Limma analysis
Linear models for microarray analysis
Linear models for microarray analysis (Limma) is a R and Bioconductor package for organising and analysing cDNA and Affymetrix microarray data. It is written by Gordon Smyth at WEHI.
Algorithm details
For a p * n matrix of expression intensities, Limma is fitting p linear models (one for each row). The lmFit function does this by calling functions such as lm.series which use lm.fit in Package:Stats. For cDNA/oligo two spotted technologies the matrix of expression intensities is usually the marix M values with respect to treatments.

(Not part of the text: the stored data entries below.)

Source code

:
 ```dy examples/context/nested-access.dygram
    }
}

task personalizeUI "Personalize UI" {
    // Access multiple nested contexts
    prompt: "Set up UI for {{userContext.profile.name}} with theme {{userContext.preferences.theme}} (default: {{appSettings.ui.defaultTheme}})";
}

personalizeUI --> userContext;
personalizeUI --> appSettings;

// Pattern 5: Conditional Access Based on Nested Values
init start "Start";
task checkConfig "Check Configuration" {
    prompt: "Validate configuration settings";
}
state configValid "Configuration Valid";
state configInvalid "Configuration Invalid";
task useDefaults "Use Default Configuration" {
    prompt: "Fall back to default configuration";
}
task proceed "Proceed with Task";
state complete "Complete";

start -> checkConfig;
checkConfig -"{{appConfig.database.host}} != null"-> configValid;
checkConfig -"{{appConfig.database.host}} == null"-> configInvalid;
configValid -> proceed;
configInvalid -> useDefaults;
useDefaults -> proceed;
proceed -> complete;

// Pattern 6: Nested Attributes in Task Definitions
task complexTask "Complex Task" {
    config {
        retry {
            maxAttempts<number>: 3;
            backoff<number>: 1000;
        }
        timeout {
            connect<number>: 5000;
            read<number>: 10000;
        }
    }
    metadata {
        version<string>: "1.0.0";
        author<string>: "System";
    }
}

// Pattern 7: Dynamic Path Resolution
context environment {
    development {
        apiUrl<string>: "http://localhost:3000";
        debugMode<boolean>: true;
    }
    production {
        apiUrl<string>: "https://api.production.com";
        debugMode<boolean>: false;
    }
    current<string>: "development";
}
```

For Affymetrix single channel arrays the expression intensities are directly analysed comparing two treatments.
y = Xβ + ε
The linear model reduces to effectively estimating average M values using a categorical design matrix. If correlation between rows (spots) is estimated, then the function duplicateCorrelation is called. This fits a reml model on all genes to estimate a rho correlation matrix. A fisher transformation (identical to atanh(x)) is then applied to the rho matrix and an average rho calculating an mean correlation with trim=0.15 by default, which is then backtransformed to give a consensus correlation. This correlation can be utilised in lmFit by calling gls.series which fits a generalized least squares model.
List elements from lmFit
> names(fit) [1] "coefficients" "rank" "assign" "qr" [5] "df.residual" "sigma" "cov.coefficients" "stdev.unscaled" [9] "pivot" "method" "design" "Amean" [13] "genes"
|
Empirical Bayes using conjugate priors is used to calculate moderated t-statistics and B statistics. The wrapper function eBayes for ebayes calculates these statistics for each row (spot).